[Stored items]
== Segment start ==
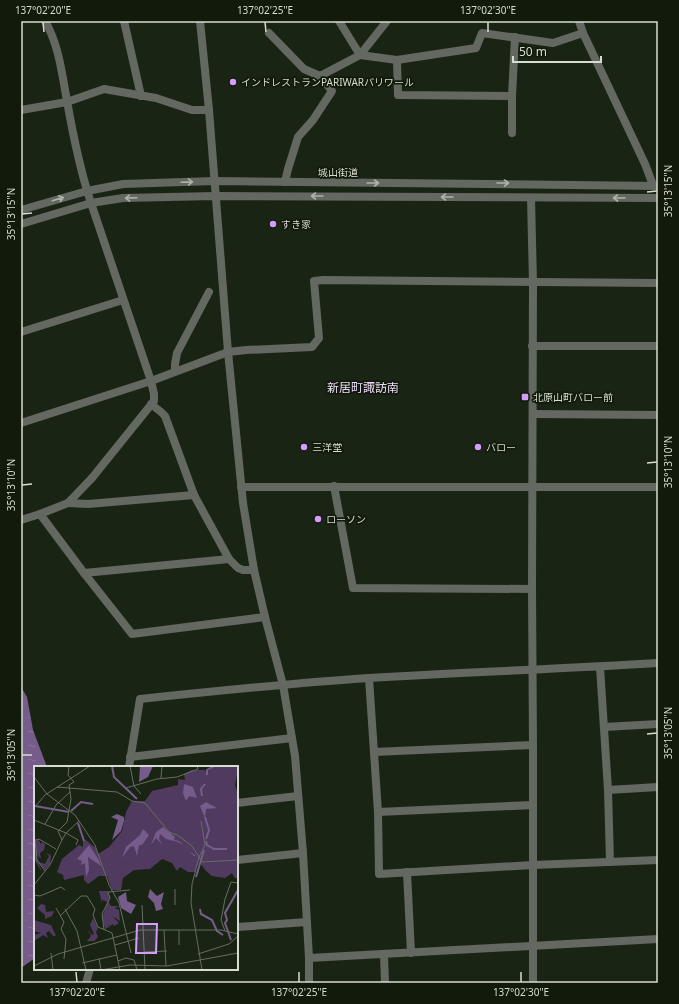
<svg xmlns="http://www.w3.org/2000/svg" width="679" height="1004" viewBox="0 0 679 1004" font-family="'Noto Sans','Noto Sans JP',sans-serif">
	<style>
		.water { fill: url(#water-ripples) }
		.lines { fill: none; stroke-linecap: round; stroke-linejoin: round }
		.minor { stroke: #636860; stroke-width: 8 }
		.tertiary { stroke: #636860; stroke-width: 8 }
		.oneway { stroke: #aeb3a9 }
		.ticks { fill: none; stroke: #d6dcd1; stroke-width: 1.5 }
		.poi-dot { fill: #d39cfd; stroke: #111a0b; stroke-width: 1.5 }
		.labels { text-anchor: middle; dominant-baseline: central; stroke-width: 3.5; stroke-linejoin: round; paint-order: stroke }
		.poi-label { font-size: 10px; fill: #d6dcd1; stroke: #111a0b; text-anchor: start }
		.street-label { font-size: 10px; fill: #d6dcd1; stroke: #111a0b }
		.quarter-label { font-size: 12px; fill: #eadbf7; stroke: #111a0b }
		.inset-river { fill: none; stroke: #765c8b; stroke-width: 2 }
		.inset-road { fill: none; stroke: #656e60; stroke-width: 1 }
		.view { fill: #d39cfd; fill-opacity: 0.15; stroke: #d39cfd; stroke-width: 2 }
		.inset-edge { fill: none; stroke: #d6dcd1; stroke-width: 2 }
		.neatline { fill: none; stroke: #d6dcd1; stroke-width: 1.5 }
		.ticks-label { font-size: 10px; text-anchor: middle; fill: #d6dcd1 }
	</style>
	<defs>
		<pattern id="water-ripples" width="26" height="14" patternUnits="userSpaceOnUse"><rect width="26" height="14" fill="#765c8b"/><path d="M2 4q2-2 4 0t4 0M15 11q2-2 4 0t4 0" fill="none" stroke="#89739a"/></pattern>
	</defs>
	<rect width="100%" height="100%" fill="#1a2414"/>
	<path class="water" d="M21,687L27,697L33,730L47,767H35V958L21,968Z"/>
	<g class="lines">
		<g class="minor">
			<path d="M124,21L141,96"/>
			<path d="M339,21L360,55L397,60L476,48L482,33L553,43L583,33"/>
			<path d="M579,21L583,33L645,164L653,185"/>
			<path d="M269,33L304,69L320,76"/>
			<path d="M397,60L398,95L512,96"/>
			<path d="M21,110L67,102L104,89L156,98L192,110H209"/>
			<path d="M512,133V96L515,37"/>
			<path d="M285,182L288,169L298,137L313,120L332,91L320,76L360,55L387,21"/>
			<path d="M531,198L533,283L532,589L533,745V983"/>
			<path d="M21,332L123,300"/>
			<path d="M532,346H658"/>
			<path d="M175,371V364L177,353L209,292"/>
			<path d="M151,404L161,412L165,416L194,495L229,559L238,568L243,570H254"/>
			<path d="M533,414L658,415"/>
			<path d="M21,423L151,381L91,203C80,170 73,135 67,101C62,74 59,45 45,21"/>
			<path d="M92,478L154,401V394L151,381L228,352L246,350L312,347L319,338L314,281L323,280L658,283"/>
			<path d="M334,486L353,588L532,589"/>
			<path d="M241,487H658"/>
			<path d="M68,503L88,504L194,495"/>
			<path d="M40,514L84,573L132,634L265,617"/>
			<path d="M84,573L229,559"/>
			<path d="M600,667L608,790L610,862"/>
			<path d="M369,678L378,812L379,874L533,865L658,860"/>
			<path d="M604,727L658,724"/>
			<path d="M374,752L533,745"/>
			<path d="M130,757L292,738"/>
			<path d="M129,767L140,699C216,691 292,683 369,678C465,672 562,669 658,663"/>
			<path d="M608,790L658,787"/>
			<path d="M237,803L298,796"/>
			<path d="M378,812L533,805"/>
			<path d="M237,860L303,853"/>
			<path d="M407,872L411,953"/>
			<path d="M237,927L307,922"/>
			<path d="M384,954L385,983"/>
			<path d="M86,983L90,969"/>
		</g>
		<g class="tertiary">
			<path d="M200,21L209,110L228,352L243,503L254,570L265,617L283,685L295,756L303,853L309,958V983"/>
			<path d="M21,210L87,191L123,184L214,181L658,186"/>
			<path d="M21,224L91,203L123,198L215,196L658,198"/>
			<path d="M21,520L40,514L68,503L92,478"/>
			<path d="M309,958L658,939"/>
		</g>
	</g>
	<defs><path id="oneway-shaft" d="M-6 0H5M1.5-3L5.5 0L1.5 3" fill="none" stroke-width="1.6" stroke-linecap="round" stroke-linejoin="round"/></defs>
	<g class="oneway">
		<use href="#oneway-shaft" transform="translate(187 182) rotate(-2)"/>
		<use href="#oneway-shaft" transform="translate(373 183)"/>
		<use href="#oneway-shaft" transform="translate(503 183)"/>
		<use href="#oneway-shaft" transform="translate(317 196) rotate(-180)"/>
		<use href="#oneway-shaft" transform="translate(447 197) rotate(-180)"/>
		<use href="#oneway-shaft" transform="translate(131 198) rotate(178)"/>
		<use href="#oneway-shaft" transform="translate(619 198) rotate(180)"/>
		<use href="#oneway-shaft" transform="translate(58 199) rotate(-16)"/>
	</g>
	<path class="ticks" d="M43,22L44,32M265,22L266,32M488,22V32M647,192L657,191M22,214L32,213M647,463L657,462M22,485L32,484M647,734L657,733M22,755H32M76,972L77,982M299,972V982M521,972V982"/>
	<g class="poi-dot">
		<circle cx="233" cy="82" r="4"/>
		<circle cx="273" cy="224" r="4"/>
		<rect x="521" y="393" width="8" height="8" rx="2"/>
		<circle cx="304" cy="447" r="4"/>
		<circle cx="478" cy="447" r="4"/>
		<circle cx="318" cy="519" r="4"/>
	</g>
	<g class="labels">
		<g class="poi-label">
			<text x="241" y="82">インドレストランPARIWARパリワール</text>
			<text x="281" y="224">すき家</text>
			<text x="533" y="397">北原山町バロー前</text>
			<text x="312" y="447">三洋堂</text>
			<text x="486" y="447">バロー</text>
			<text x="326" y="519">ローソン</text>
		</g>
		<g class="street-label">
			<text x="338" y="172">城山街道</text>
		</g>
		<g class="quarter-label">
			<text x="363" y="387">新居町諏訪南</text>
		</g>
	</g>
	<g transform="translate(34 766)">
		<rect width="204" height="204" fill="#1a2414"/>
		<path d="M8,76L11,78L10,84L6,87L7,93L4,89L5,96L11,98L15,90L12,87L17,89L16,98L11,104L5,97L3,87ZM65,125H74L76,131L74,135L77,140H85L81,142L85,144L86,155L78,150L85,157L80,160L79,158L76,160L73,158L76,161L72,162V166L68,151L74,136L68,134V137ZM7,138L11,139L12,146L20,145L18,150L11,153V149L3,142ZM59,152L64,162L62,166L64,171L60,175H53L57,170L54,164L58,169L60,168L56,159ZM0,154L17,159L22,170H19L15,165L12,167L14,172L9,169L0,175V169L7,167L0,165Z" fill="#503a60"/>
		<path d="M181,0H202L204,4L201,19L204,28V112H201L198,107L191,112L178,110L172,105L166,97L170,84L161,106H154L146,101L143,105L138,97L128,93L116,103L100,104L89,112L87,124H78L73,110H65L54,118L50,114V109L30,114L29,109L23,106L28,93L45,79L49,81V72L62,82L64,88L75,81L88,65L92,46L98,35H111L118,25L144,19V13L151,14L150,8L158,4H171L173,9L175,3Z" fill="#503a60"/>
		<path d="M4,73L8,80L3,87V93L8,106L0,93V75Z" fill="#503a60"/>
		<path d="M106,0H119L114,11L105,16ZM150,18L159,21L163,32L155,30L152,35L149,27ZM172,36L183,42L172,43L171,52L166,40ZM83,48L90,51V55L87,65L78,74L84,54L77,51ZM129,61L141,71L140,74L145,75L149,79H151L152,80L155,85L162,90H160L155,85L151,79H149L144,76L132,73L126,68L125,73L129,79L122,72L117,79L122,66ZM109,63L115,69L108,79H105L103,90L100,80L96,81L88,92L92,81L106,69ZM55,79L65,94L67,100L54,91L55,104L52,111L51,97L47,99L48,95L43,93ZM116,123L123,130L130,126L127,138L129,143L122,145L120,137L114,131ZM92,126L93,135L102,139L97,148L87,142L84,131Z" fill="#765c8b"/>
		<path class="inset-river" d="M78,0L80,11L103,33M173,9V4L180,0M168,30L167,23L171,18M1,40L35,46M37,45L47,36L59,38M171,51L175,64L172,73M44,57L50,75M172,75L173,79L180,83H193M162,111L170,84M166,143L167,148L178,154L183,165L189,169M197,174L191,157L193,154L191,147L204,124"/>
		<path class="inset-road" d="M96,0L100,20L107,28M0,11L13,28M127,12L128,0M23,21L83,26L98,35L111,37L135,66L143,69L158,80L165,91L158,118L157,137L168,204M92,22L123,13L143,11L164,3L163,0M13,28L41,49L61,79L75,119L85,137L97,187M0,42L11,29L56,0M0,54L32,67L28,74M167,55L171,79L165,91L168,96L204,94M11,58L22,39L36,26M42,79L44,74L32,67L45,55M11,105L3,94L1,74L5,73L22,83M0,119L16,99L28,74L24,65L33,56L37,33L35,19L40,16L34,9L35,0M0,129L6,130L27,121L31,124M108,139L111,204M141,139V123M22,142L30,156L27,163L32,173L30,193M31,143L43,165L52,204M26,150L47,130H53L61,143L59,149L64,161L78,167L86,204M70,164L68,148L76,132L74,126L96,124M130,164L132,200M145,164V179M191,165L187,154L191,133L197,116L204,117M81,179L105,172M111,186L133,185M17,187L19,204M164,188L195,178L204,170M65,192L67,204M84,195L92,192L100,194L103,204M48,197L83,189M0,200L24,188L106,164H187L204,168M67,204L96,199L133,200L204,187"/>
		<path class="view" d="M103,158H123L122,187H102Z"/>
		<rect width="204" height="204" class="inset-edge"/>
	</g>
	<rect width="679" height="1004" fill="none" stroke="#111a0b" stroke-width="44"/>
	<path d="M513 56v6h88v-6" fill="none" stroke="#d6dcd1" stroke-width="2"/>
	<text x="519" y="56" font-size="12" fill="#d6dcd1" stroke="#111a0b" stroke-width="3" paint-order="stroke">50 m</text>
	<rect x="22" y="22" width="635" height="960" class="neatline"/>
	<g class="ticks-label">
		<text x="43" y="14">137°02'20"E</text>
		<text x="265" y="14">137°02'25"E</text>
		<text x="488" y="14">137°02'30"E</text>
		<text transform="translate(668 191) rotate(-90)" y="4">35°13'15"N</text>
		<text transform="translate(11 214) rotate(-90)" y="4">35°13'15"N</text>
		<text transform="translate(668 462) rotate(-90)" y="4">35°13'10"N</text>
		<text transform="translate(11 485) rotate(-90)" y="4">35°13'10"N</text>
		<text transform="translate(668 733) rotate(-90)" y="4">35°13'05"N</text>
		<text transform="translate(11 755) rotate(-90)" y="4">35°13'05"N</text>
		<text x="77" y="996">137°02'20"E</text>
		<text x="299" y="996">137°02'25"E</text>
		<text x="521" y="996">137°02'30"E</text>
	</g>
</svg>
== Segment end ==
Find each line in the data above with the word "href", then copy it.

**ANSWER BELOW:**
		<use href="#oneway-shaft" transform="translate(187 182) rotate(-2)"/>
		<use href="#oneway-shaft" transform="translate(373 183)"/>
		<use href="#oneway-shaft" transform="translate(503 183)"/>
		<use href="#oneway-shaft" transform="translate(317 196) rotate(-180)"/>
		<use href="#oneway-shaft" transform="translate(447 197) rotate(-180)"/>
		<use href="#oneway-shaft" transform="translate(131 198) rotate(178)"/>
		<use href="#oneway-shaft" transform="translate(619 198) rotate(180)"/>
		<use href="#oneway-shaft" transform="translate(58 199) rotate(-16)"/>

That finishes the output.